One of Donald Trump’s top political advisors, Florida strategist Susie Wiles, is lobbying for tobacco company Swisher as it battles a Biden administration proposal meant to reduce youth smoking.
Wiles registered to lobby for Swisher on January 1 of this year on the topic of “FDA regulations,” according to a document filed with Congress. Until Aug. 28, Mercury Public Affairs, the bipartisan political consultancy where Wiles is a co-chair, had not filed quarterly lobbying reports for Wiles’ work on behalf of Swisher, as required by the Lobbying Disclosure Act. After Sludge inquired about the absent disclosures, Mercury Public Affairs filed a form it marked as an amendment, reporting $30,000 in income in the second quarter from Wiles’ lobbying of Congress regarding Food and Drug Administration (FDA) regulations. Mercury still has not filed a report of Wiles’ Swisher lobbying for the first quarter of the year, despite being required by the Lobbying Disclosure Act to do so.
In the months ahead, the FDA is expected to finalize a pair of long-awaited rules, proposed by the Biden administration in April 2022, that would prohibit characterizing tobacco products as menthol or selling cigars marketed as having any other flavor besides tobacco. Swisher, which offers a wide range of flavored cigarillos, is opposing the tobacco product standards, arguing that they violate the First Amendment, among other things.

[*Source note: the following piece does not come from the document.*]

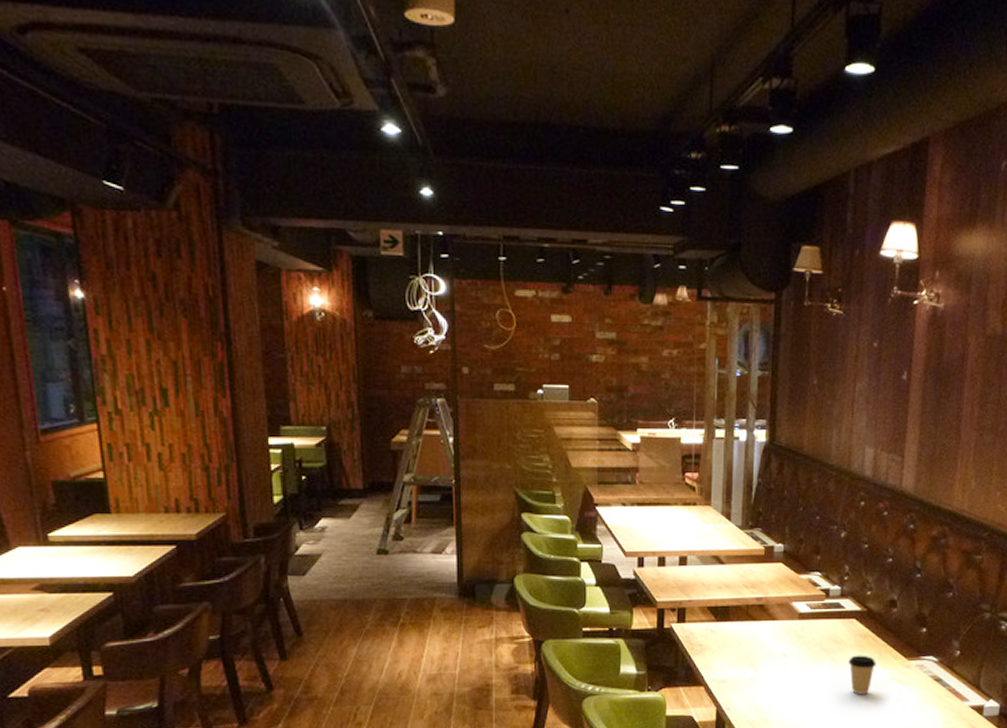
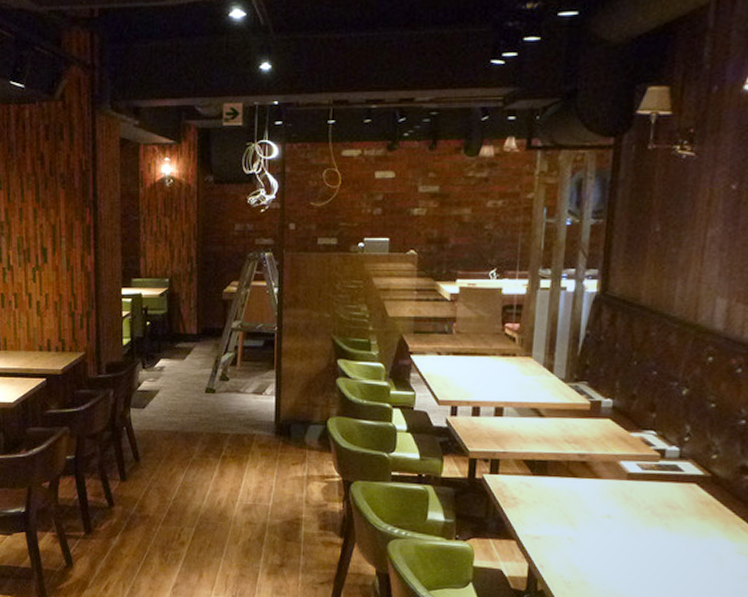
coffee cup: present [848,655,876,695] -> none [685,523,721,568]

“The proposed rules would help prevent children from becoming the next generation of smokers and help adult smokers quit,” said Health and Human Services Secretary Xavier Becerra in the announcement. “Additionally, the proposed rules represent an important step to advance health equity by significantly reducing tobacco-related health disparities.”
Mercury did not respond to Sludge’s questions about Wiles’ lobbying activities.
Wiles, a veteran political strategist who previously led campaigns for Florida Sen. Rick Scott and Gov. Ron DeSantis, is one of a trio of consultants steering Trump’s 2024 presidential campaign bid. Wiles was a key player in Trump’s 2016 win in Florida, before being unceremoniously ousted from Trump’s re-election bid in 2019 amid feuding with former allies like DeSantis.
In March 2021, Wiles was brought back into Trump’s inner circle to oversee campaign fundraising and serve as the chair of Trump’s Save America PAC, a leadership PAC which since the start of that year has received $125 million, according to Federal Election Commission figures. Since her return, she’s been recognized as a close confidant of Trump.
According to an analysis by the nonprofit OpenSecrets, about 71% of Save America PAC’s spending this year has gone toward Trump’s legal costs as he is facing numerous federal and state indictments, totaling $21.6 million so far.
Until last year, Wiles had worked for more than decade as a managing partner in the Jacksonville office of government affairs firm Ballard Partners, which was founded and led by Brian Ballard, a top Trump fundraiser in 2016. In 2017, during the Trump administration, Wiles registered as a federal lobbyist, racking up dozens of clients including Jacksonville Electric Authority, General Motors, and fossil gas company Eagle LNG Partners. In April 2019, Ballard Partners registered Wiles to lobby on “Tobacco and Vaping industry issues” for SI Group Client Services—the cigar company known as Swisher International.
In February 2022, public strategy firm Mercury Public Affairs announced that it had brought on Wiles as a co-chair in its Florida and Washington, D.C. offices.
Some of Mercury’s other clients include oil & gas companies Energia and Aiteo, fossil fuel trader Coral Energy, Chinese e-commerce company Alibaba Group, and Blue Cross / Blue Shield, according to records maintained by OpenSecrets.
Swisher International followed Wiles to her new firm Mercury, where it is her only registered lobbying client to date. Until this week, Mercury had not filed a report disclosing the targets of her communications on behalf of the cigar maker, which were the U.S. House and Senate.
Delaney Marsco, senior legal counsel in Ethics for the nonprofit watchdog Campaign Legal Center, told Sludge, “Under the Lobbying Disclosure Act, a lobbyist is required to file quarterly reports if they are registered as a lobbyist during the reporting period unless a termination is filed.”
Swisher advertises sweet cigarillos in flavors like cream, white grape, blueberry, purple swish, and island bash, a marketing tactic that would be banned by one of the proposed FDA rules. In a statement responding to the FDA’s proposal, Swisher pushed back, describing concerns about youth usage of flavored cigars as “without scientific basis” and arguing that consumers should be able to make their own choices.
Swisher International filed a regulatory comment opposing the FDA’s proposed flavor ban in August 2022, submitted by Executive V.P. and General Counsel Christopher L. Casey along with law firm Gibson, Dunn & Crutcher LLP. In its pushback, Swisher argues that the FDA’s proposed rule is impermissibly broad and “would violate the First Amendment” by threatening to “chill manufacturers’ ability to communicate about their own products with customers who are willing listeners.”